START RECORDED INFORMATION
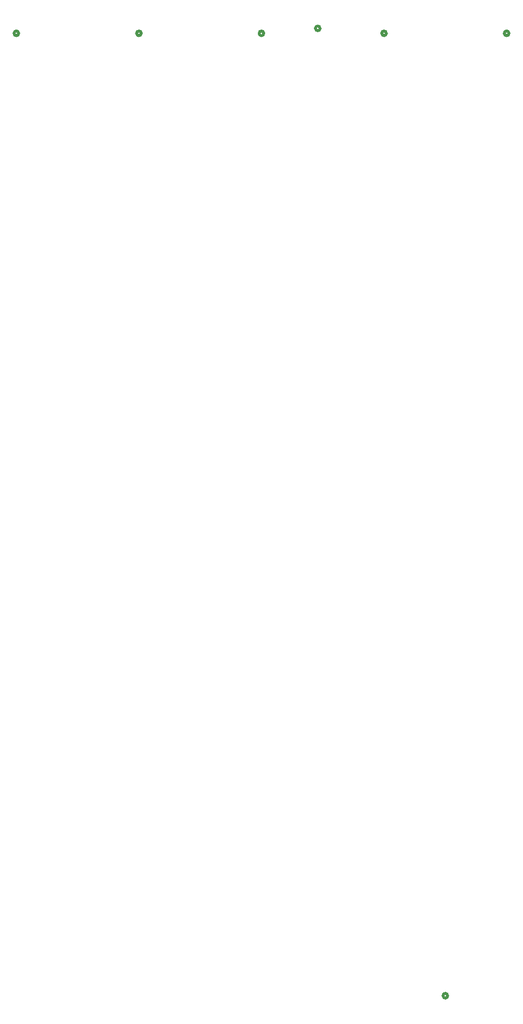
<source format=gbr>
%TF.GenerationSoftware,KiCad,Pcbnew,9.0.6*%
%TF.CreationDate,2026-02-15T15:53:08-05:00*%
%TF.ProjectId,Darkroom Timer,4461726b-726f-46f6-9d20-54696d65722e,rev?*%
%TF.SameCoordinates,Original*%
%TF.FileFunction,Legend,Bot*%
%TF.FilePolarity,Positive*%
%FSLAX46Y46*%
G04 Gerber Fmt 4.6, Leading zero omitted, Abs format (unit mm)*
G04 Created by KiCad (PCBNEW 9.0.6) date 2026-02-15 15:53:08*
%MOMM*%
%LPD*%
G01*
G04 APERTURE LIST*
%ADD10C,0.508000*%
G04 APERTURE END LIST*
D10*
%TO.C,SW8*%
X95478800Y-32749999D02*
G75*
G02*
X94716800Y-32749999I-381000J0D01*
G01*
X94716800Y-32749999D02*
G75*
G02*
X95478800Y-32749999I381000J0D01*
G01*
%TO.C,SW6*%
X55478800Y-32749999D02*
G75*
G02*
X54716800Y-32749999I-381000J0D01*
G01*
X54716800Y-32749999D02*
G75*
G02*
X55478800Y-32749999I381000J0D01*
G01*
%TO.C,J3*%
X84658200Y-31944201D02*
G75*
G02*
X83896200Y-31944201I-381000J0D01*
G01*
X83896200Y-31944201D02*
G75*
G02*
X84658200Y-31944201I381000J0D01*
G01*
%TO.C,SW10*%
X105478800Y-189749999D02*
G75*
G02*
X104716800Y-189749999I-381000J0D01*
G01*
X104716800Y-189749999D02*
G75*
G02*
X105478800Y-189749999I381000J0D01*
G01*
%TO.C,SW5*%
X35478800Y-32749999D02*
G75*
G02*
X34716800Y-32749999I-381000J0D01*
G01*
X34716800Y-32749999D02*
G75*
G02*
X35478800Y-32749999I381000J0D01*
G01*
%TO.C,SW9*%
X115478800Y-32749999D02*
G75*
G02*
X114716800Y-32749999I-381000J0D01*
G01*
X114716800Y-32749999D02*
G75*
G02*
X115478800Y-32749999I381000J0D01*
G01*
%TO.C,SW7*%
X75478800Y-32749999D02*
G75*
G02*
X74716800Y-32749999I-381000J0D01*
G01*
X74716800Y-32749999D02*
G75*
G02*
X75478800Y-32749999I381000J0D01*
G01*
%TD*%
M02*

</source>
END RECORDED INFORMATION
• WORK INSTRUCTION: Once the pictures are set aside, output all of the data above verbatim.

• ANSWER TO THIS TASK:
<source format=gbr>
%TF.GenerationSoftware,KiCad,Pcbnew,9.0.6*%
%TF.CreationDate,2026-02-15T15:53:08-05:00*%
%TF.ProjectId,Darkroom Timer,4461726b-726f-46f6-9d20-54696d65722e,rev?*%
%TF.SameCoordinates,Original*%
%TF.FileFunction,Legend,Bot*%
%TF.FilePolarity,Positive*%
%FSLAX46Y46*%
G04 Gerber Fmt 4.6, Leading zero omitted, Abs format (unit mm)*
G04 Created by KiCad (PCBNEW 9.0.6) date 2026-02-15 15:53:08*
%MOMM*%
%LPD*%
G01*
G04 APERTURE LIST*
%ADD10C,0.508000*%
G04 APERTURE END LIST*
D10*
%TO.C,SW8*%
X95478800Y-32749999D02*
G75*
G02*
X94716800Y-32749999I-381000J0D01*
G01*
X94716800Y-32749999D02*
G75*
G02*
X95478800Y-32749999I381000J0D01*
G01*
%TO.C,SW6*%
X55478800Y-32749999D02*
G75*
G02*
X54716800Y-32749999I-381000J0D01*
G01*
X54716800Y-32749999D02*
G75*
G02*
X55478800Y-32749999I381000J0D01*
G01*
%TO.C,J3*%
X84658200Y-31944201D02*
G75*
G02*
X83896200Y-31944201I-381000J0D01*
G01*
X83896200Y-31944201D02*
G75*
G02*
X84658200Y-31944201I381000J0D01*
G01*
%TO.C,SW10*%
X105478800Y-189749999D02*
G75*
G02*
X104716800Y-189749999I-381000J0D01*
G01*
X104716800Y-189749999D02*
G75*
G02*
X105478800Y-189749999I381000J0D01*
G01*
%TO.C,SW5*%
X35478800Y-32749999D02*
G75*
G02*
X34716800Y-32749999I-381000J0D01*
G01*
X34716800Y-32749999D02*
G75*
G02*
X35478800Y-32749999I381000J0D01*
G01*
%TO.C,SW9*%
X115478800Y-32749999D02*
G75*
G02*
X114716800Y-32749999I-381000J0D01*
G01*
X114716800Y-32749999D02*
G75*
G02*
X115478800Y-32749999I381000J0D01*
G01*
%TO.C,SW7*%
X75478800Y-32749999D02*
G75*
G02*
X74716800Y-32749999I-381000J0D01*
G01*
X74716800Y-32749999D02*
G75*
G02*
X75478800Y-32749999I381000J0D01*
G01*
%TD*%
M02*

</source>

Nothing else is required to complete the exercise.